The contrasting game plan of Liverpool, Manchester City
The top-ranked sides in the English Premier League are separated by just four points, and by their approach to movement and workload on the field
It doesn’t lead in that quintessential technique of channelling passes that split the defence. It doesn’t lead in making that one pass before the goal-scoring kick. It doesn’t lead in quelling moves of the opposing team.
It doesn’t lead in winning battles in the air or making tackles on the ground. Yet, despite not leading the top six clubs on most intermediate metrics, Liverpool lead the English Premier League (EPL) after a pivotal, physical match last week around the season’s halfway point.
Its opponent then was Manchester City, which, in contrast, has done a lot of what Liverpool has not done on non-goal metrics. Among the top six clubs, City lead in ball possession, shots on target and assists, and are second in playing through balls.
But a recent slump in form has left City—defending champions and pre-season title favourites—four points adrift of Liverpool.
Woven into that performance paradox are fundamental differences between how City and Liverpool have operated this year. Both sides prefer to assemble in the 4-3-3 format (four defenders, three midfielders and three forwards), but what happens subsequently is very different. Both managers—Pep Guardiola at City and Jurgen Klopp at Liverpool—imbibe an attacking spirit, where they like their teams to make things happen.
But each side does it differently. For City and Guardiola, possession defines their football style and, consequently, the midfield is the tube through which everything flows: the midfielders are at the centre of action in both defensive and attacking play.
For Liverpool and Klopp, football is more about aggressive, high-octane attacks, and so it’s not so much the midfield, but the front line doing the heavylifting on the offensive end and the back line on the defensive end.
Take offence indicators, and the implicit assigning of responsibility. Midfielders account for 39% of assists made by City but only 16% for Liverpool. Similarly, midfielders account for 64% of through balls directed by City, but only 29% for Liverpool. This is despite City missing an injured Kevin De Bruyne, who marshalls the midfield like few others in the world, for a good part of the matches.
In contrast, Liverpool in offence rely heavily on their forwards—especially the irrepressible Mo Salah and Roberto Firmino—not just to score but also to orchestrate moves. Their forwards account for 52% of Liverpool’s assists (48% for City) and 62% of their through balls (25% for City)
A division of responsibilities tailored to specializations is something that Liverpool seem to emphasise more than City. Among the top six, Chelsea is the other team taking this approach. While Liverpool forwards are doing their thing in offence, their backs are accounting for the major share of the team’s defensive workload.
Defenders account for 42% of tackles made by Liverpool and 62% of aerial battles won; the comparative numbers for City are 33% and 53%, with the difference mostly being assigned to City’s midfield.

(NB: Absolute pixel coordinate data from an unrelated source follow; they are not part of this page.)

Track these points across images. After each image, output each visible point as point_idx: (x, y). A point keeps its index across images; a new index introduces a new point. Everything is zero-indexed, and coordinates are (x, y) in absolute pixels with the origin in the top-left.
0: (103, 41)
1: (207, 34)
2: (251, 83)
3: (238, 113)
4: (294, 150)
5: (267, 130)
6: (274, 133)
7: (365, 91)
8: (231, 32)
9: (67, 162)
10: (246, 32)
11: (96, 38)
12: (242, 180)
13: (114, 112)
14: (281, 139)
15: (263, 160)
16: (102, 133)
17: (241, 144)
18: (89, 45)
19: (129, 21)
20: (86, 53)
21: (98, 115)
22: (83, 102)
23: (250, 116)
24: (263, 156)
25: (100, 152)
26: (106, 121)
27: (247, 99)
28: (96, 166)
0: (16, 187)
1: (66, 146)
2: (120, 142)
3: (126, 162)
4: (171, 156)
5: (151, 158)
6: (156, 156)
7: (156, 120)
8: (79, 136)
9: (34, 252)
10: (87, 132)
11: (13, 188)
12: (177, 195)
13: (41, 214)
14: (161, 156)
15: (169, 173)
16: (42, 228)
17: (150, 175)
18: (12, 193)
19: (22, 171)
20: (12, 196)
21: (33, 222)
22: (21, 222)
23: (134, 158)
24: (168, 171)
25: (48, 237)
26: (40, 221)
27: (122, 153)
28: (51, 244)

Liverpool defender Virgil van Dijk has been sterling in the air, winning a league-leading 84 aerial battles. The leading City player on this count is Fernandinho, a midfielder, with 47 aerial battles won. This is as much a testament to City’s open, pressing style, as it is to the role of the midfield in coach Guardiola’s game plan.
This division of responsibilities seems to have worked well for Liverpool. They have been tight in defence, conceding just 10 goals in the season, of which two came in the recent loss to City. On goals conceded, City is not only behind Liverpool but also behind Chelsea. Also, Liverpool has blanked its opponents in 12 of the 21 games, whereas City has done that eight times.
Equally, Liverpool’s forwards—who like making quick, sparky moves and playing the short ball—are getting the job done on the front. On goals scored, Liverpool is only behind City. On a net basis, Liverpool have been more frugal and efficient on both sides than City, and in making it count where it matters.
The City midfield versus Liverpool specialists approach also extends to substitutions. For all top six clubs, except Liverpool, around half the time the player pulled out during the game is a midfielder. For City, midfielders account for 53% of players pulled out. For Liverpool, midfielders account for only 36%, and they instead tend to see more fresh legs in their core attack and defence.
It’s a tight title race, with Liverpool and City separated by just four points. If City have the expectation of winning, Liverpool have the cross of history. Their different playing styles layer this race further.